▶ [Problem details] Please render every line of text read from the entries below as a Markdown table with two columns, Number for the row's position and Text for the line itself, skipping blank lines. Leave the pictures out of the answer.

▶ [Provided records]
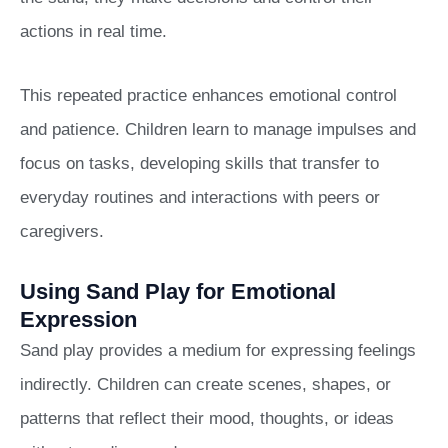
actions in real time.
This repeated practice enhances emotional control
and patience. Children learn to manage impulses and
focus on tasks, developing skills that transfer to
everyday routines and interactions with peers or
caregivers.
Using Sand Play for Emotional
Expression
Sand play provides a medium for expressing feelings
indirectly. Children can create scenes, shapes, or
patterns that reflect their mood, thoughts, or ideas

▶ [Exercise result]
| Number | Text |
|---|---|
| 1 | actions in real time. |
| 2 | This repeated practice enhances emotional control |
| 3 | and patience. Children learn to manage impulses and |
| 4 | focus on tasks, developing skills that transfer to |
| 5 | everyday routines and interactions with peers or |
| 6 | caregivers. |
| 7 | Using Sand Play for Emotional |
| 8 | Expression |
| 9 | Sand play provides a medium for expressing feelings |
| 10 | indirectly. Children can create scenes, shapes, or |
| 11 | patterns that reflect their mood, thoughts, or ideas |